Direct To Reflected Sound
We are very attuned as listeners to the contribution reverb makes to our distance perception. The closer we are to a sound source the more direct sound we hear relative to reflected sound. The proportion of reflected sound increases with distance until we reach a point called the ‘critical distance’ at which the level of reflected sound is equal to the level of direct sound. With further increased distance the level of reflected sound exceeds the direct sound and intelligibility suffers with the dominance of sound which is smeared in the time domain due to the multiple paths it has taken to our ears.
Things are more complicated that that though as at moderate distance the reflected sound is dominated by early reflections. Multiple discrete reflections which carry very specific information about the shape and character of the acoustic space. Beyond the critical distance late reflections begin to dominate, these are too densely spaced to carry much specific information but are still very important.
It’s true that adding reverb makes things sound more distant but actually, being more specific in how you treat sounds can help achieve better results. Extra room reflections are ideal for creating distance with very convincing placement in space. Using something like Liquidsonics’ Cinematic Rooms can create super-realistic acoustic cues. However, these cues can be very characterful and often a less specific reverb which doesn’t clash with the existing early reflections is what is called for. A neutral, uncoloured reverb tail from an algorithmic reverb without any early reflections added to a source can very effectively imply it is further back than it is.
Detail
A lot of time has been spent in this article describing the cues which make sound appear further away. What about bringing them closer? The issue with this is that so many sounds are captured using close mic techniques so they are already close. My first point about contrast was with this in mind because if a sound is already captured from an handful of inches away, how much closer can it get?
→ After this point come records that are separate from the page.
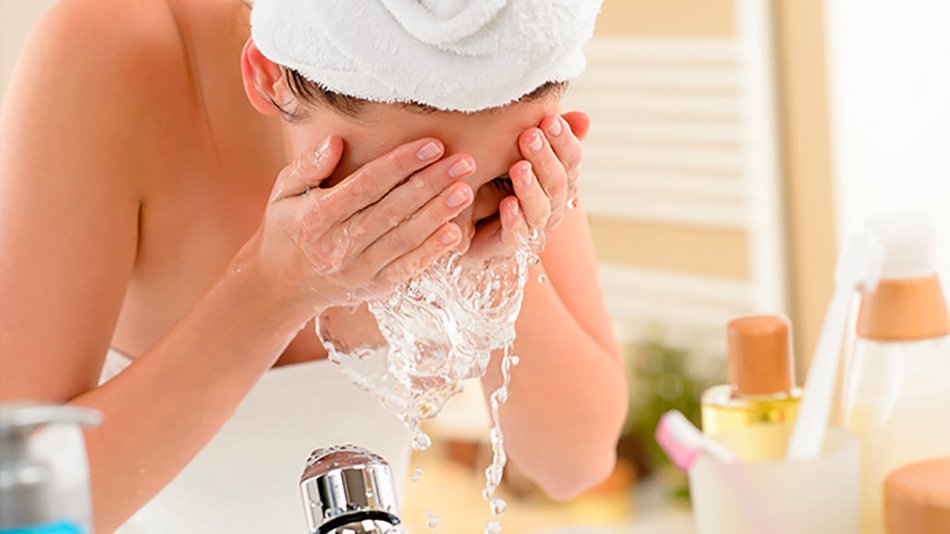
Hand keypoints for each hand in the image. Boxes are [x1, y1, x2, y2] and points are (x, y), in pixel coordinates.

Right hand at [235, 135, 476, 312]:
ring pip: (404, 239)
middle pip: (391, 210)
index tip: (432, 144)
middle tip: (464, 162)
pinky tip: (455, 233)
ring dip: (438, 214)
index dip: (400, 164)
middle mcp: (338, 246)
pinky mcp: (374, 288)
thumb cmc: (287, 228)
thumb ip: (308, 167)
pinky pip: (407, 268)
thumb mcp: (283, 193)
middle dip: (431, 184)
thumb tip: (335, 142)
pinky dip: (432, 252)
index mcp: (315, 218)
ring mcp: (358, 270)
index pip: (365, 186)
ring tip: (466, 190)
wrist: (282, 287)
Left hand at [464, 111, 589, 262]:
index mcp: (558, 180)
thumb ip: (545, 135)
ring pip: (540, 209)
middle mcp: (551, 205)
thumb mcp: (516, 151)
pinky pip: (516, 234)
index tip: (549, 120)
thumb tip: (584, 117)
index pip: (571, 160)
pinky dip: (514, 219)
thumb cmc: (496, 179)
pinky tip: (507, 203)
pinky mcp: (509, 245)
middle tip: (530, 136)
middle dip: (544, 159)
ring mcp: (532, 226)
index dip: (564, 141)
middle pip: (557, 183)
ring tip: (518, 168)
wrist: (467, 223)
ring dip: (530, 187)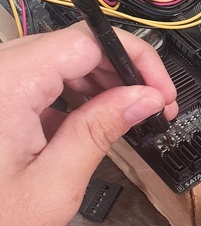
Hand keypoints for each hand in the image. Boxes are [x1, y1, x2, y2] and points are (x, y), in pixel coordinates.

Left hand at [0, 23, 177, 225]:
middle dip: (123, 71)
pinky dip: (71, 94)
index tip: (160, 91)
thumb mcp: (55, 186)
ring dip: (100, 81)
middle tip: (153, 106)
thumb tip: (145, 97)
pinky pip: (39, 78)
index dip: (136, 59)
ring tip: (127, 115)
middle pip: (75, 45)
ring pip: (59, 59)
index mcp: (8, 84)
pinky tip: (90, 120)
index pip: (88, 40)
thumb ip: (101, 131)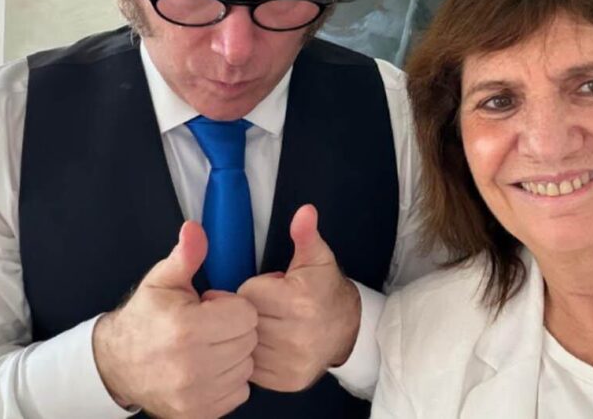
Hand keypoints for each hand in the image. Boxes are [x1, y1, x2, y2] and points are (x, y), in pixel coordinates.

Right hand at [92, 221, 257, 417]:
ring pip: (247, 367)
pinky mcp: (199, 413)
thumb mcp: (162, 280)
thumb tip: (194, 229)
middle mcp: (192, 366)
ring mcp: (195, 394)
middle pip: (249, 340)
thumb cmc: (145, 318)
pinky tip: (209, 367)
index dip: (232, 306)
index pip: (246, 314)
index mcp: (186, 328)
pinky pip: (239, 392)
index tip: (211, 306)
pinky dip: (230, 379)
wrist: (117, 364)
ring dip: (235, 355)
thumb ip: (186, 255)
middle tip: (210, 326)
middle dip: (236, 329)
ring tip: (209, 346)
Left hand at [237, 204, 361, 391]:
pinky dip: (256, 355)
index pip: (249, 292)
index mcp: (300, 301)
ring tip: (271, 323)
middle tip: (269, 306)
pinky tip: (271, 344)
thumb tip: (305, 211)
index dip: (257, 288)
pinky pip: (252, 367)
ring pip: (245, 343)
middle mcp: (296, 335)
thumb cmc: (324, 290)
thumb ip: (305, 234)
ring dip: (251, 333)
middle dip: (253, 310)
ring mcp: (290, 362)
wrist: (347, 329)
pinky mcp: (285, 381)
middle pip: (245, 318)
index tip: (271, 288)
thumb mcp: (316, 257)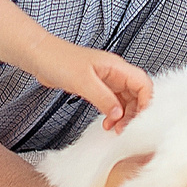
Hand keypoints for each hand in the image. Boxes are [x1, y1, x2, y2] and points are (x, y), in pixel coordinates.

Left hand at [29, 42, 152, 131]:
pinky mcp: (97, 86)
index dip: (146, 101)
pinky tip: (107, 123)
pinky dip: (113, 114)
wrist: (41, 57)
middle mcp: (115, 72)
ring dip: (123, 115)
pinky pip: (112, 102)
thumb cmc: (59, 61)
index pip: (143, 83)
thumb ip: (103, 98)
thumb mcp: (83, 82)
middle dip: (135, 112)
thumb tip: (119, 114)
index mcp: (116, 66)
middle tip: (125, 128)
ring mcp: (106, 79)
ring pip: (125, 99)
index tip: (140, 119)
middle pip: (137, 93)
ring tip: (114, 129)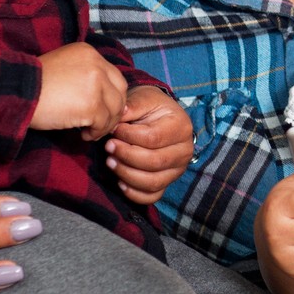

Increasing brightness can help, though this is potentially a case for multiband compression rather than static EQ. On the subject of compression, voiceless elements of a vocal in particular such as breath, mouth noises and such become more dominant when very close and using heavy compression to increase intimacy on vocals has been a common technique for years. A tool which is worth checking out if you want to manipulate the relationship between tonal and noise based elements of a vocal is Eventide’s Split EQ which offers more direct control over these elements than an EQ or a full or multiband compressor.
Mix In Context
An interesting closing point is to consider why a lack of front to back perspective exists in many stereo mixes. The overdubbed nature of many recordings, combined with the default choice of many to use a close cardioid mic means that sounds tend to be captured dry and close. If sounds are heavily processed and especially if choices are made in solo, without reference to how they sit with other instruments it becomes easy to see how a lack of contrast and perspective might occur. Considering pushing some sounds back so others can take the spotlight is an important step in creating a cohesive whole.